• _TEXT UNDER STUDY_
::::::

Here’s the second of three dispatches from Dirk VanderHart, true comrade, Portland bon vivant and Trainbeer’s first foreign correspondent.
Editor’s note: You will notice that VanderHart sips on a Champagne-like beverage called Cava in this adventure. Generally, Trainbeer’s Editorial Board only accepts submissions featuring beer on trains. But it is making a one-time exception for VanderHart’s prose.
Barcelona, Spain — C2 RENFE Train from El Prat Airport to Placa Catalunya (SAME DAY)
This is, as far as I know, a trainbeer record. Two countries, two trains, two beverages, ONE DAY. It felt good, I can tell you. As good as the pleasant Catalan sun glinting off the Mediterranean, the swaying palms, and my fake hipster eyewear.

::::::

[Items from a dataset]
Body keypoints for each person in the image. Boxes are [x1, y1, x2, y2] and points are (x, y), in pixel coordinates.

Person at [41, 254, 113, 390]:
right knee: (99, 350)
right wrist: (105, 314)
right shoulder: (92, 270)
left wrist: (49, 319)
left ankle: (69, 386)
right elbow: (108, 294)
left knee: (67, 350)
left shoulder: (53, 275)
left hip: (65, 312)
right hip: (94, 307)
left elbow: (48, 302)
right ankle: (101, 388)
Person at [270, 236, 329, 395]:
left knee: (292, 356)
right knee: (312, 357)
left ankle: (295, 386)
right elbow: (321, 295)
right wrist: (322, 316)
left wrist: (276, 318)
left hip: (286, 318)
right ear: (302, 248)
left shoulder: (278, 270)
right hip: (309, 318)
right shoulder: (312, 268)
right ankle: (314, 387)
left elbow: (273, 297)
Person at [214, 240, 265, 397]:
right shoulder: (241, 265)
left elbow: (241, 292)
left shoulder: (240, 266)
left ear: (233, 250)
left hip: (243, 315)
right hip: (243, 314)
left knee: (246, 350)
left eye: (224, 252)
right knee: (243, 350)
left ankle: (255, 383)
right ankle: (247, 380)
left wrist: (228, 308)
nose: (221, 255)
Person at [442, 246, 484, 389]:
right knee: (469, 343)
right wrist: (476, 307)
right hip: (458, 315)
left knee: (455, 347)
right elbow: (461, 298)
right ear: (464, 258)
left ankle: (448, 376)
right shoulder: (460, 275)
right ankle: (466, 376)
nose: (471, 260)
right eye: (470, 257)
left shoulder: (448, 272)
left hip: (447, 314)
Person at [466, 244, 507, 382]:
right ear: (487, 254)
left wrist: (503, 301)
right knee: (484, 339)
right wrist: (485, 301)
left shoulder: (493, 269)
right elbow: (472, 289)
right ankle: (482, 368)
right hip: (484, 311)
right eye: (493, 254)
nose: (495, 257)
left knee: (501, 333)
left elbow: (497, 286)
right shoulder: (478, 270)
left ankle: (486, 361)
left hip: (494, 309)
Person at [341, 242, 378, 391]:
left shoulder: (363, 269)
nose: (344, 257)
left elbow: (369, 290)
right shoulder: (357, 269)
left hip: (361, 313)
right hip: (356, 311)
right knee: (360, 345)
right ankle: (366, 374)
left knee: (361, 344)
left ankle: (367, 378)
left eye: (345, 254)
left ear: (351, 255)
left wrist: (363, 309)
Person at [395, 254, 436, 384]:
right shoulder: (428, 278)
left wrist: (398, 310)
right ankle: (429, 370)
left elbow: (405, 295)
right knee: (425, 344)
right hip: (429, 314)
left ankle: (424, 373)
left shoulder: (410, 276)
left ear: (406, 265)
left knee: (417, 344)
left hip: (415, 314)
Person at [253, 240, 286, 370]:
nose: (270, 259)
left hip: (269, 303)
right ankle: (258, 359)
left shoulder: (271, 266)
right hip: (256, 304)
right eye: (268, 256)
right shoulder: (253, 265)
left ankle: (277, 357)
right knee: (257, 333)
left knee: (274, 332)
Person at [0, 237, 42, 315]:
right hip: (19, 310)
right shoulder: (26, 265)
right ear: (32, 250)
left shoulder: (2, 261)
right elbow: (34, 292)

::::::

• _TASK GOAL_
Can you print everything in the Barcelona dispatch from "Barcelona, Spain —" down to "fake hipster eyewear."? None of this data is needed.

• _RESULT_
Barcelona, Spain — C2 RENFE Train from El Prat Airport to Placa Catalunya (SAME DAY)
This is, as far as I know, a trainbeer record. Two countries, two trains, two beverages, ONE DAY. It felt good, I can tell you. As good as the pleasant Catalan sun glinting off the Mediterranean, the swaying palms, and my fake hipster eyewear.